Once a month in the hills of Perry county, just south of Zanesville, members of the Ohio Defense Force meet inside the abandoned Roseville Prison. With all the bars torn out and propane heaters humming, old cells now serve as classrooms. It's been awhile since some members have seen each other, so they're socializing...mainly about guns. Jordan Bradshaw wears a vest and belt that can hold up to 300 rounds of ammunition.

"This is just a standard deuce gear, or 782 gear it's your basic load-bearing vest," Bradshaw says. "I've got it set up with five double-mag pouches for my AK-47."

The room is soon called to order by Mike Waugh, a militia member and former Marine. His time at the podium centers on NOT fighting the government.

"So don't be afraid to step out and tell your neighbors that you're militia," Waugh says. "Tell them you're not out to overthrow the government. I don't know, 50 to 80 percent are going to look at us and say 'you're crazy. You're a gun nut or whatever.'"

Its words like "gun nut" that Waugh and other members say have painted a confusing picture of militias. Most members say they're normal Americans just exercising their constitutional rights to own AK-47s and march and train like an army. Standing outside on the steps of the prison, Defense Force Colonel Ken Goldsmith says of course they prepare for the most extreme situations, but they're only there to help. "The militia name is really good for the news media, but it's been misconstrued because of all the people that do use it. A true militia is a community and family defense force."

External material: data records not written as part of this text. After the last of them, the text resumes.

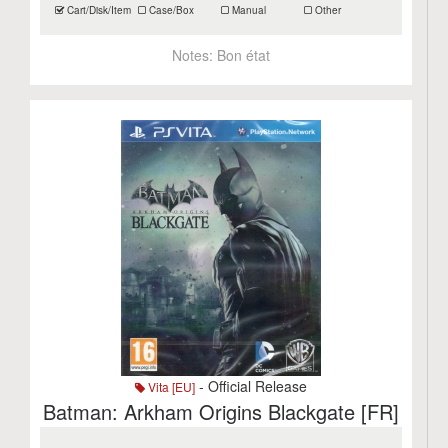
Cart/Disk/Item
Case/Box
Manual
Other
Notes:
Bon état
- Official Release
Vita [EU]
Batman: Arkham Origins Blackgate [FR]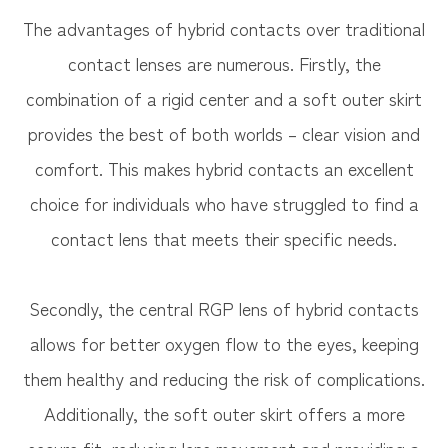
The advantages of hybrid contacts over traditional
contact lenses are numerous. Firstly, the
combination of a rigid center and a soft outer skirt
provides the best of both worlds – clear vision and
comfort. This makes hybrid contacts an excellent
choice for individuals who have struggled to find a
contact lens that meets their specific needs.
Secondly, the central RGP lens of hybrid contacts
allows for better oxygen flow to the eyes, keeping
them healthy and reducing the risk of complications.
Additionally, the soft outer skirt offers a more
secure fit, reducing lens movement and providing a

But yet, Goldsmith admits, his group and other militias are still widely feared.

What researchers call the Modern Militia Movement began in 1994, when the Southern Poverty Law Center warned Attorney General Janet Reno of a spike in what they called anti-government hate groups. The center monitors about 50 so-called "right-wing militias," but it lists the Ohio Defense Force as a PATRIOT group. Jack Kay is a professor at Eastern Michigan University and studies militias.

"It clearly is a group that is really just everyday citizens who believe in the right to bear arms and want to do that practice," Kay says.

Probably harmless, Kay says, but that does not mean that have the ability to enforce any laws.

"From my understanding, there is no Constitutional authority for these groups. I do believe that police forces have the right to deputize, but it would be almost unheard of."

Maybe not, says Jeff Slack. He's the chief of police in Roseville, the tiny town where the militia trains every month. He's the only law enforcement or military official contacted for this story who'd even heard of the Ohio Defense Force, but he says he's open to using them if they can help.

"Maybe if you had a missing kid or something like that, it could happen," Slack says.

And Slack says the group's been a good addition to the community they're not breaking any laws, and many of the militia members travel in from across the state and spend money at the local restaurant and grocery store.

Back at the prison, some members use a break in classes to sight-in their rifles. Militia member Adam Smith admits he loves guns and he's not surprised many people think he takes his passion a little far. He doesn't care, either.

"Well, there's extremes to everything. I mean there are a lot of things that I think are extreme that people do every day. I mean who gets a tattoo? I don't have a tattoo."